Article de Sophie Guignard, SOSF

Deux motions UDC identiques demandent l’échange systématique de données sur les personnes au statut de séjour illégal entre les assurances sociale et de santé et les autorités cantonales et communales.

Les deux motions UDC (déposées simultanément aux États et au National) exigeant de systématiser l’échange des données concernant les « immigrés illégaux » est un exemple parfait de l’acharnement polémique sur les symptômes qui accompagne inévitablement un aveuglement volontaire sur les causes structurelles.

Sous couvert de « lutter durablement contre l’immigration illégale en Suisse et si possible d’y mettre un terme », le texte exige que les assurances et les caisses maladies communiquent systématiquement aux cantons et aux communes au sujet du statut de séjour des personnes qui cotisent. Cette proposition est une attaque frontale des droits fondamentaux et ignore complètement la réalité des personnes sans-papiers.

Ce qui n’avait pas passé il y a cinq ans risque de franchir la rampe aujourd’hui.

Parler de migration illégale c’est taire le fait qu’elle est avant tout illégalisée. Pour les ressortissant·es extra-européen·nes il n’y a que trois solutions pour exister sur le territoire européen : 1) être une spécialiste qualifiée dans une branche économique qui en a besoin 2) l’asile 3) le franchissement de frontières ou le séjour irrégulier. Il faut être soit très riche et éduqué, soit persécuté, soit se mettre dans une situation irrégulière précaire et dangereuse. 

On estime dès lors à 100’000 le nombre de personnes vivant en Suisse avec un statut de séjour irrégulier.
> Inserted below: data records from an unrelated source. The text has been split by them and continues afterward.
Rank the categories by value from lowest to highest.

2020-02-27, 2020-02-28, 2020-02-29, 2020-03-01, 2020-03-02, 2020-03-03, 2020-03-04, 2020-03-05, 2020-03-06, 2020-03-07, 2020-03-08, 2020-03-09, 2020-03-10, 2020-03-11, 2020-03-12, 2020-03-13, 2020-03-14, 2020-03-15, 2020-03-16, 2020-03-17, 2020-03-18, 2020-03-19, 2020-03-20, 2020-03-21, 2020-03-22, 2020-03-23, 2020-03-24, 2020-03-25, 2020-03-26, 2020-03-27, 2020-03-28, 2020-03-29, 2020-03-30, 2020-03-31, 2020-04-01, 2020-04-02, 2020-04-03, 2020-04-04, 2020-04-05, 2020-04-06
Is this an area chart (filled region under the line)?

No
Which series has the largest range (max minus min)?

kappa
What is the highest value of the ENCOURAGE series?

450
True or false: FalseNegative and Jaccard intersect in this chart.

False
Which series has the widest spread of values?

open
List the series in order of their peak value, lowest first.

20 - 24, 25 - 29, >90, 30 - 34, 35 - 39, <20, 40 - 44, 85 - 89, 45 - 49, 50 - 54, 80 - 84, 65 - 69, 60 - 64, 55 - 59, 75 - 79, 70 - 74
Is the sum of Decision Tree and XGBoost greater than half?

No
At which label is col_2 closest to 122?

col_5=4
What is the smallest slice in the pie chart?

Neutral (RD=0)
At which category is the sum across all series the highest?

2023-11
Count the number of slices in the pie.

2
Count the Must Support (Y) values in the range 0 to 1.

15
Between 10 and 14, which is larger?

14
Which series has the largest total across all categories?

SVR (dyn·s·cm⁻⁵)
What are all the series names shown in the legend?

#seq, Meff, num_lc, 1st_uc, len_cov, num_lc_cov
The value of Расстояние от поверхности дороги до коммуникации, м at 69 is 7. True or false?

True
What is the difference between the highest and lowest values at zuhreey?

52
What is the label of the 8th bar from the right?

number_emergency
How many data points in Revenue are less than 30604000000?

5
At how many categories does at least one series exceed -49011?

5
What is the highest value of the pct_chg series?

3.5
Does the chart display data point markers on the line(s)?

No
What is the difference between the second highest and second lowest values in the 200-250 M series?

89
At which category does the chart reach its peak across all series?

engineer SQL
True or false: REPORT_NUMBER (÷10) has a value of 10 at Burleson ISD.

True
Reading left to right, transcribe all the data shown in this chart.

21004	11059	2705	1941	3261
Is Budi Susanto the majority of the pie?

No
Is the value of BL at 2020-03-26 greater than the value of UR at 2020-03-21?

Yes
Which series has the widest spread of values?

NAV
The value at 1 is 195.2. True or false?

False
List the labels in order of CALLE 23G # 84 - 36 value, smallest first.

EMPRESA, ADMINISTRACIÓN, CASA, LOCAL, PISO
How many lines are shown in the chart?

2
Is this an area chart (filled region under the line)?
Il peut s’agir de personnes qui sont arrivées en Suisse avec un visa qui a ensuite expiré, de personnes étrangères qui ont divorcé ou de victimes de violences domestiques qui ont perdu leur permis de séjour parce qu’il dépendait de celui de leur agresseur, ou encore, ce sont des personnes étrangères qui ont perçu « trop » d’aide sociale.

À lire le discours de l’UDC on a surtout vite fait d’oublier qu’il s’agit aussi de personnes qui font marcher le pays, certaines depuis plusieurs dizaines et des dizaines d’années. Elles font partie des celleux qui permettent que les salles d’opération des hôpitaux soient en état de fonctionner, que les enfants soient éduqués, que les cantines universitaires nourrissent les étudiant·es, que les routes, les bâtiments, les infrastructures soient construites ou encore que les rues soient propres. On oublie surtout qu’elles permettent au système néo-libéral de fonctionner. Les personnes dont le statut de séjour est précaire sont celles qui acceptent les travaux ingrats, mais nécessaires, avec les salaires indigents que d’autres personnes refusent. « L’attrait de la Suisse » que décrit l’UDC c’est la possibilité de travailler et de faire grandir ses enfants.

En 2020, le Conseil fédéral avait rendu un rapport en réponse à un postulat de la Commission des institutions politiques du Conseil National (CIP-CN). Ce rapport évoquait notamment la question d’un échange automatique de données entre les organes chargés d’appliquer les assurances sociales et les autorités migratoires. Le rapport rappelait que les personnes sans-papiers peuvent ou ont l’obligation de s’affilier à de nombreuses assurances et peuvent bénéficier des prestations qui en découlent. Elles sont cependant exclues de l’assurance chômage, des prestations complémentaires et n’ont pas le droit à l’aide sociale.

Un échange des données entre les institutions aurait pour conséquence d’exclure les personnes sans-papiers des assurances sociales. Selon le Conseil fédéral, une exclusion générale des sans-papiers de ces assurances violerait les engagements internationaux de la Suisse. En outre, les coûts s’en répercuteraient sur la santé, les cantons et les communes.

Dans ce rapport, le Conseil fédéral rejetait également, à notre grand regret, les régularisations partielles ou collectives, qui n’auraient, selon eux, pas de solution sur le long terme face au séjour illégal.

Nous rejoignons l’UDC sur ce point, il faut des solutions contre le séjour illégal. Par contre, notre perspective est radicalement différente : la solution simple et réaliste n’est pas le triptyque expulsions massives, privation des droits et fermeture des frontières, cher à l’UDC. Il faut plutôt ouvrir l’horizon politique et viser régularisations collectives, égalité des droits et liberté de mouvement.